**Exercise goal:** For each record that follows, give it back exactly, with no pictures included.
START Information given
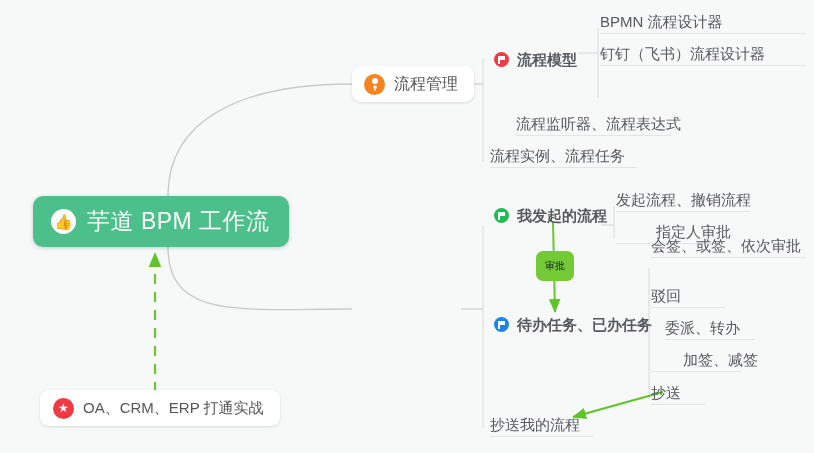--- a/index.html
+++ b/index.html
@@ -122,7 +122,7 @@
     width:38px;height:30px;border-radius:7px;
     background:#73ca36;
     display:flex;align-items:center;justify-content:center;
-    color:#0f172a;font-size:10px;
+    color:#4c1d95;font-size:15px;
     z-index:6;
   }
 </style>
END Information given
**The completed task:**
--- a/index.html
+++ b/index.html
@@ -122,7 +122,7 @@
     width:38px;height:30px;border-radius:7px;
     background:#73ca36;
     display:flex;align-items:center;justify-content:center;
-    color:#0f172a;font-size:10px;
+    color:#4c1d95;font-size:15px;
     z-index:6;
   }
 </style>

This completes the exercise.